CRONACA

Olmitello, un fiume di acqua nera in strada: che saluto all’estate

Dalla gola ormai interdetta da anni arrivano zaffate di cattivo odore e ruscelli marroni di acqua sporca. Uno schiaffo al buon nome dell'antica fonte

Un fiumiciattolo fetido e dal colore inequivocabile scende lentamente lungo la strada che raggiunge l’arenile del Maronti. Si fa strada tra le barche riportate in riva e nel bel mezzo del sentiero situato nel cuore dei Maronti. Ad osservarlo, perplessi, i turisti che, stupiti e decisamente schifati, si allontanano dal ruscello marroncino, segno inequivocabile da quelle parti qualche conduttura si deve essere rotta andando a peggiorare la reputazione di un posto che un tempo era un vero e proprio fiore all’occhiello del comune di Barano e che oggi invece è abbandonato all’incuria più totale. Ancora vivo è il ricordo di Peppe Iallonardo che proprio in questa gola, vessata dal maltempo, perso la vita nel tentativo di preservare l’attività di famiglia, felice punto di riferimento per quanti si recavano nel ristorante, poi costretto alla chiusura . Era un’oasi di pace. Oggi rimane solo il ricordo di quel luogo di tranquillità, tutto è sostituito da situazioni diffuse di abbandono.

L’acqua di fogna che finisce direttamente in mare andando ad alterare l’equilibrio della foce dell’Olmitello ne è la prova più evidente . Un luogo che già negli anni passati è stato oggetto dei controlli dell’Arpac che in qualche caso, proprio nel tratto di mare che bagna la spiaggia posizionata di fronte al laghetto di scolo che si forma in prossimità del ponte, è stato trovato fortemente inquinato da batteri. Davvero un pessimo saluto all’estate. Intanto all’interno della gola altre novità sono state aggiunte alla doccia che già è stata oggetto di interrogativi e stupore, dopo che era apparso un rubinetto nelle docce, ora il lavoro sembra essere stato completato con altri tubi e una piattaforma di pietra.

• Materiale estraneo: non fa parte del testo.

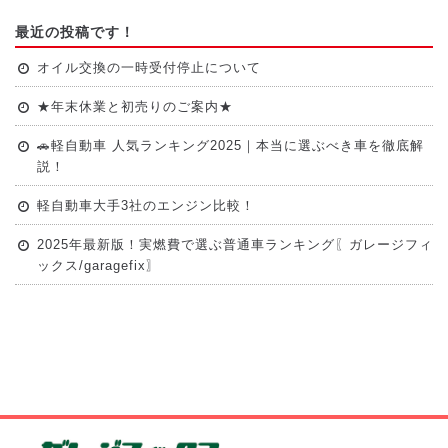
最近の投稿です！
オイル交換の一時受付停止について
★年末休業と初売りのご案内★
🚗軽自動車 人気ランキング2025｜本当に選ぶべき車を徹底解
説！
軽自動車大手3社のエンジン比較！
2025年最新版！実燃費で選ぶ普通車ランキング〖ガレージフィ
ックス/garagefix〗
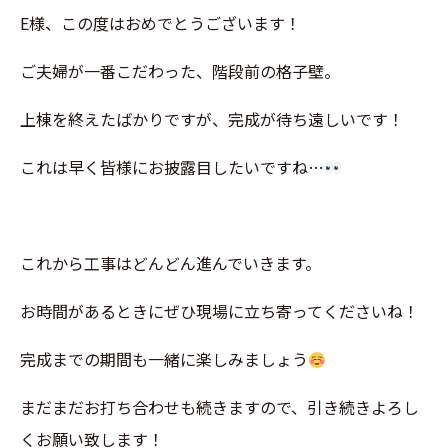
E様、この度はおめでとうございます！
ご夫婦が一番こだわった、階段前の格子壁。
上棟を終えたばかりですが、完成が待ち遠しいです！
これは早く皆様にお披露目したいですね…
これから工事はどんどん進んでいきます。
お時間があるときにぜひ現場に立ち寄ってくださいね！
完成までの期間も一緒に楽しみましょう
まだまだお打ち合わせも続きますので、引き続きよろし
くお願い致します！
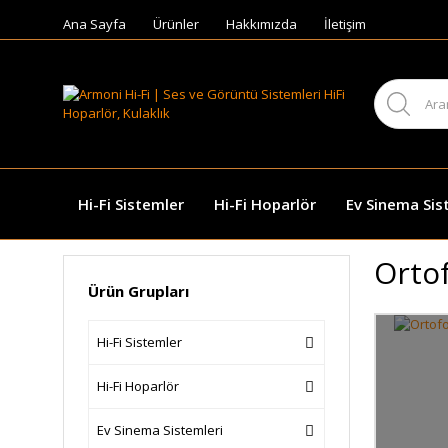
Ana Sayfa
Ürünler
Hakkımızda
İletişim
Hi-Fi Sistemler
Hi-Fi Hoparlör
Ev Sinema Sis
Orto
Ürün Grupları
Hi-Fi Sistemler
Hi-Fi Hoparlör
Ev Sinema Sistemleri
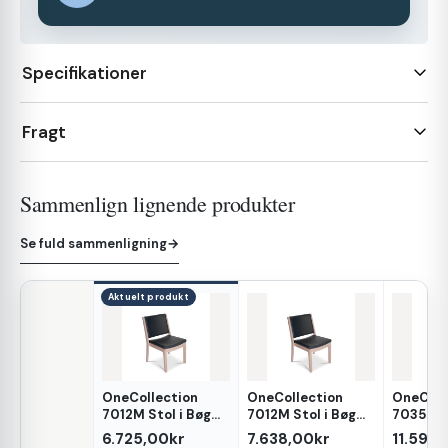
Specifikationer
Fragt
Sammenlign lignende produkter
Se fuld sammenligning
→
Aktuelt produkt
OneCollection
OneCollection
OneColl
Egenskab
7012M Stol i Bøg
7012M Stol i Bøg
7035L St
eller Eg - Op til
eller Eg - Op til
eller Eg
6.725,00kr
7.638,00kr
11.595,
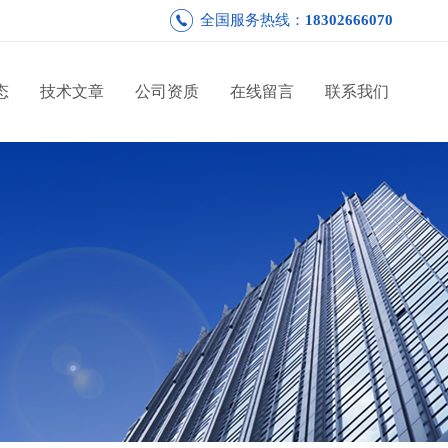
全国服务热线：
18302666070
态
技术文章
公司资质
在线留言
联系我们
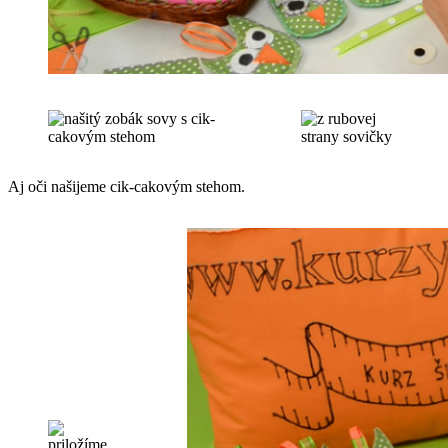
Aj oči našijeme cik-cakovým stehom.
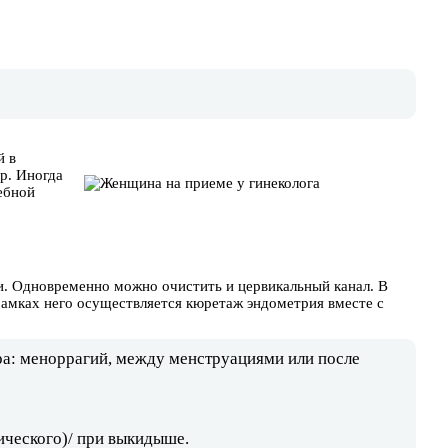
й в
ер. Иногда
ебной
и. Одновременно можно очистить и цервикальный канал. В
рамках него осуществляется кюретаж эндометрия вместе с
а: меноррагий, между менструациями или после
ического)/ при выкидыше.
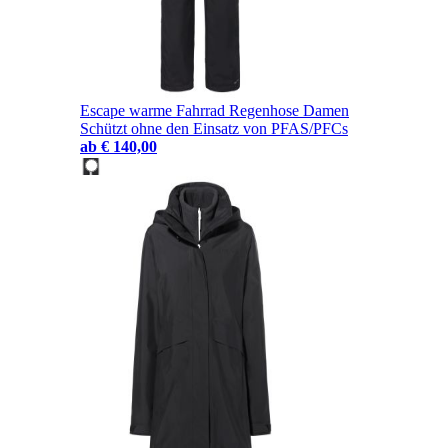
Escape warme Fahrrad Regenhose Damen
Schützt ohne den Einsatz von PFAS/PFCs
ab
€ 140,00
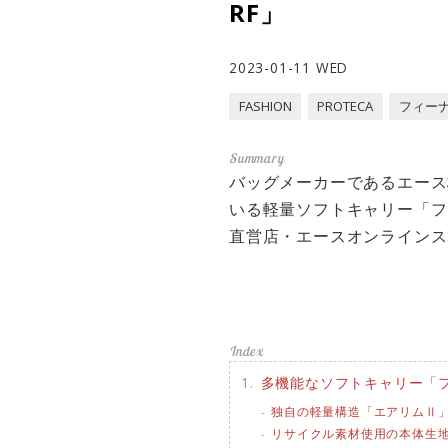
RF」
2023-01-11 WED
FASHION
PROTECA
フィーナ
バッグメーカーであるエース株
いる軽量ソフトキャリー「フ
直営店・エースオンラインス
多機能なソフトキャリー「フ
独自の軽量構造「エアリムⅡ
リサイクル素材使用の本体生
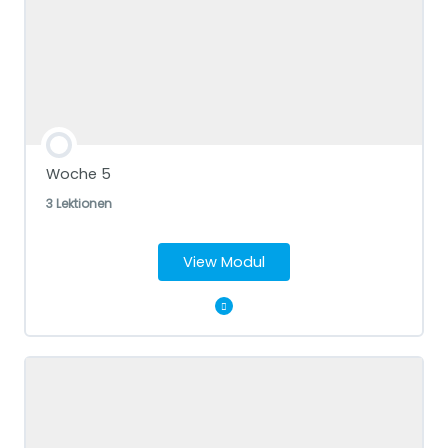
Krafttier besser kennenlernen
Mit Gegenstand aus Natur verbinden und Medizinrad
Woche 5
3 Lektionen
View Modul
Modul Content
Lebensrad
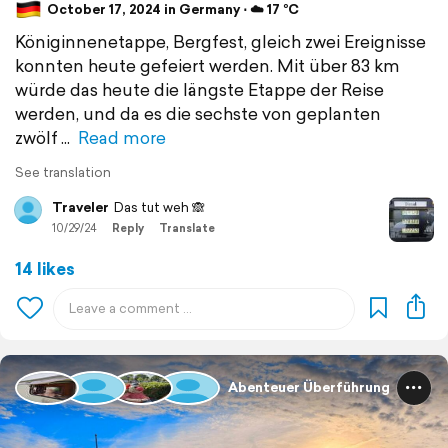
October 17, 2024 in Germany ⋅ ☁️ 17 °C
Königinnenetappe, Bergfest, gleich zwei Ereignisse
konnten heute gefeiert werden. Mit über 83 km
würde das heute die längste Etappe der Reise
werden, und da es die sechste von geplanten
zwölf
Read more
See translation
Traveler
Das tut weh 🙈
10/29/24
Reply
Translate
14 likes
Abenteuer Überführung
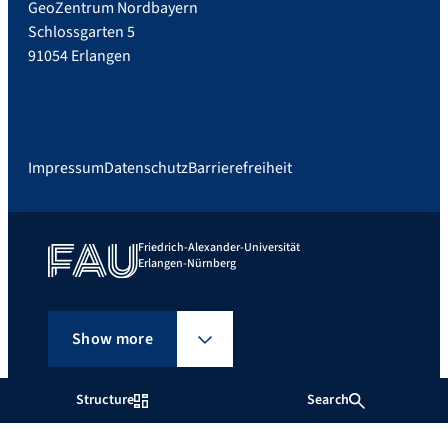
GeoZentrum Nordbayern
Schlossgarten 5
91054 Erlangen
Impressum
Datenschutz
Barrierefreiheit
Friedrich-Alexander-Universität
Erlangen-Nürnberg
Show more
Structure
Search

Chi ha fatto questo lavoro? Dalle voci che circolano – come dichiarato dall’avvocato Giuseppe Di Meglio nel commento all’immagine del rubinetto asciutto di qualche settimana fa – è stato un semplice cittadino a improvvisarsi idraulico. A proprie spese ha collegato il rubinetto alla vasca che all’interno dell’edificio abbandonato raccoglie l’acqua sorgiva. Per qualche giorno, secondo testimonianze dirette di chi ha frequentato la zona, l’impianto ha funzionato erogando l’ acqua poi qualcuno che evidentemente ha la possibilità di accedere alla vasca ha interrotto il collegamento. Qualche settimana fa secondo la testimonianza di chi ha frequentato la zona nel cuore dell’estate, era ancora presente un tubo da dove sgorgava l’acqua sorgiva e veniva tirata su dal sottosuolo tramite un motorino. A quando il ripristino alla situazione originale, ovvero la riapertura dello stabilimento, attrattore per migliaia di persone interessate a giovare della fonte miracolosa? Sempre secondo l’avvocato Di Meglio l’attuale Amministrazione non è favorevole a tale soluzione ed ha destinato un finanziamento di circa un milione di euro ottenuto per il recupero ambientale della sorgente di Olmitello, alla realizzazione di un seminterrato sotto l’attuale piazza. “Credo – ha dichiarato sui social l’avvocato baranese – che occorrerebbe una massiccia mobilitazione degli operatori e dei cittadini per una inversione di rotta”.

Dopo l’apposizione dei vari cartelli che ne vieterebbero l’ingresso e le ordinanze di divieto di accesso risalenti al 2007 e l’interdizione dell’area a partire dalla Cambusa effettuata nel febbraio del 2015, che ha sancito la chiusura delle strutture ricettive della Pensione Olmitello e l’Oasi la Vigna, l’Olmitello è diventata area ormai dimenticata a cui accedono solo i più temerari, a proprio rischio e pericolo. Ci si addentra, clandestinamente, per arrivare direttamente alla fonte della preziosa fonte dell’Olmitello e lo fa contro le disposizioni del Comune di Barano, tutto pur di non rinunciare alla preziosa e acqua che sgorga dalla fonte conosciuta fin dall’antichità. Acqua che rimane prigioniera e che fa dilagare la triste certezza, soprattutto tra coloro che erano abituati come abitudine quasi quotidiana a giovare di quelle acque, della progressiva perdita di ricchezze del territorio.